I use stones from Ken Schwartz which he makes to fit the Edge Pro fixture.


----------



## sideKahr (Oct 15, 2014)

It's a mirror! I've never seen a knife that sharp.


----------



## The Tourist (Jun 9, 2016)

sideKahr said:


> It's a mirror! I've never seen a knife that sharp.


I did get one sharper, simply because it was a thinner blade blank and had a distal taper. It is a TOPS C.U.T. 4.0, a novel design blending a survival knife and a karambit for defense. It has a ring on the back of the handle.

Despite all of the Hollywood knives and exotic steels or the legends about switchblades and Bowie knives, I consider this fixed blade to be the most lethal knife I've ever owned.

The 3.2 million grit edge on a knife like this will simply cut you to the bone with little if any pressure.


----------



## The Tourist (Jun 9, 2016)

I might add that a knife does not have to be expensive or well made to be refined with a bit of patience.

Below is a collaborative knife from Ruger and CRKT. The knife itself is strong and well made, the edge was a disaster. It was crooked and uneven on the belly bevel, and the tanto bevel wasn't sharp at all.

But I wanted a low buck knife for daily carry to bang up if needed, and as a salesman for Blue Ridge, I got the knife for 40 bucks. Yes, it has time and materials in it to get it into this shape. But all the tools I used are available to any of you preppers through Ben Dale at Edge Pro and Ken Schwartz.

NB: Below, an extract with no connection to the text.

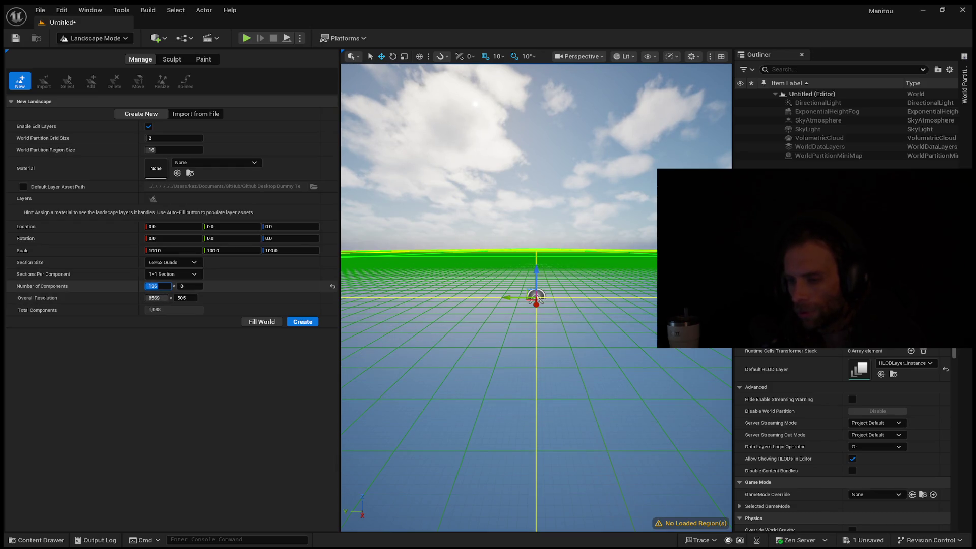
type("44")
key("Return")
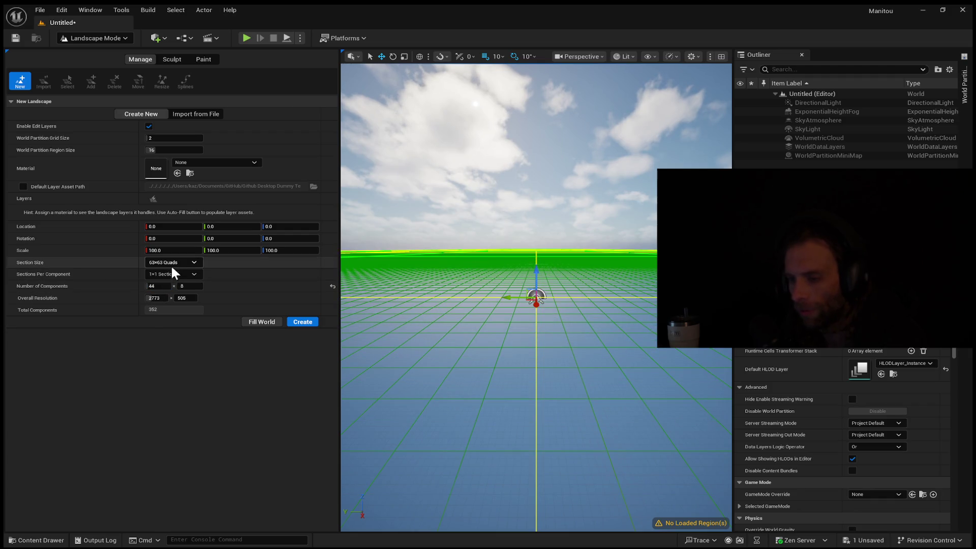
Try 127×127 quad sections, then use 255×255 sections and drag the X component count upward.
left_click(171, 262)
left_click(170, 310)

Ken can usually be found on FaceBook, and he carries everything, even full-size stones for katanas.


----------



## homefire (Apr 20, 2017)

sideKahr said:


> It's a mirror! I've never seen a knife that sharp.


I have. Nice collection.


----------



## Full_bag_of_marbles (Apr 20, 2017)

homefire said:


> I have. Nice collection.


pics or it ain't true


----------



## homefire (Apr 20, 2017)

That's not my department. This is a nice collection of knives. Tourist, you should be proud.


----------



## Smitty901 (Nov 16, 2012)

I am really behind the times. Still using a Buck 119. I know I had it when I got married 41 years ago , not sure how long before that I had it. I know darn well it was never that sharp.


----------